## TASK DESCRIPTION
Copy out the lines without changes, from the start of the lines through the line containing "List each element's".

## TASK DATA
::::::::
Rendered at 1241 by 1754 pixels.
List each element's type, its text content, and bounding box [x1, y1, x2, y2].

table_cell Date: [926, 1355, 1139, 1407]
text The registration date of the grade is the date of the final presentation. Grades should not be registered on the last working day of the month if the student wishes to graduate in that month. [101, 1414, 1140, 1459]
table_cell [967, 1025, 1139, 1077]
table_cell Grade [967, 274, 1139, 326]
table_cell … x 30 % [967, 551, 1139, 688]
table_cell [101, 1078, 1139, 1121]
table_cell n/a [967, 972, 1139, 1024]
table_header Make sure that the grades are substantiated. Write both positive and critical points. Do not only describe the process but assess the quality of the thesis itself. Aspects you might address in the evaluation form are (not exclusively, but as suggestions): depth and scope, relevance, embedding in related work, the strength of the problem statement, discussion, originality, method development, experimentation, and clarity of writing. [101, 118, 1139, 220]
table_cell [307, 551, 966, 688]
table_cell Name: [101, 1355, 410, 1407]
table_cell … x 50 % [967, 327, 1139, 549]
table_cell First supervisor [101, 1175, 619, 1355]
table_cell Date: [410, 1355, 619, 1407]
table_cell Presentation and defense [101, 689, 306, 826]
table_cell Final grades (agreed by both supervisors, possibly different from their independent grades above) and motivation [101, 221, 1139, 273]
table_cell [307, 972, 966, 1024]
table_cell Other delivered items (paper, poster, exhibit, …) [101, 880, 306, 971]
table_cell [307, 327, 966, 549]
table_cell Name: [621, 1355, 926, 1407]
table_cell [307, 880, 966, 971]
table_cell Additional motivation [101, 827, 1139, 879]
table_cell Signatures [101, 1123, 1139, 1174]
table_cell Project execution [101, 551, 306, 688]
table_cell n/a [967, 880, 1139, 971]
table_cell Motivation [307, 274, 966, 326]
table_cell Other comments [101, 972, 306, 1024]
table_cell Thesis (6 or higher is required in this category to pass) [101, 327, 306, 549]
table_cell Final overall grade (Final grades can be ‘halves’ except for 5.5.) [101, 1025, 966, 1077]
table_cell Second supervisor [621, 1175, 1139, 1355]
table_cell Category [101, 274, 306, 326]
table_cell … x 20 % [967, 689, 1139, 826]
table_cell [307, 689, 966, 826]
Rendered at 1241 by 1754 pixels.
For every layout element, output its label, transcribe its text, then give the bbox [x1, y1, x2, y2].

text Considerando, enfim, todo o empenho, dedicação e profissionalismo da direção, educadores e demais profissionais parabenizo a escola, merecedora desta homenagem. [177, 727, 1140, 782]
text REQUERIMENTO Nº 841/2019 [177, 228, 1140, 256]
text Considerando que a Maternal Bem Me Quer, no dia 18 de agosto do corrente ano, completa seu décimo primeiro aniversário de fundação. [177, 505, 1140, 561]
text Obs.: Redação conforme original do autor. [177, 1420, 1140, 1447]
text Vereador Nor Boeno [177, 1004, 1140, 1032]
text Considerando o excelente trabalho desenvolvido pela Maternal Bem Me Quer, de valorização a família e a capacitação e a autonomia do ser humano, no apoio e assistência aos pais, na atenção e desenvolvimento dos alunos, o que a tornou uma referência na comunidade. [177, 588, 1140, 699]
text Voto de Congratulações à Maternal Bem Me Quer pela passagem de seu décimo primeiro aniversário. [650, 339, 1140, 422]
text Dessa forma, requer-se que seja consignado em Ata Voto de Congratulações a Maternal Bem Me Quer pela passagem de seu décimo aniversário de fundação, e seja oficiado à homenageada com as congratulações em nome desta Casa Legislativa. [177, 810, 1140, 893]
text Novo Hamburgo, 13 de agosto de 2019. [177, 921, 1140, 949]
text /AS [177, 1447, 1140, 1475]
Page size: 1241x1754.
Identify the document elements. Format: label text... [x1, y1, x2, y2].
::::::::
## EXERCISE ANSWER
Rendered at 1241 by 1754 pixels.
List each element's type, its text content, and bounding box [x1, y1, x2, y2].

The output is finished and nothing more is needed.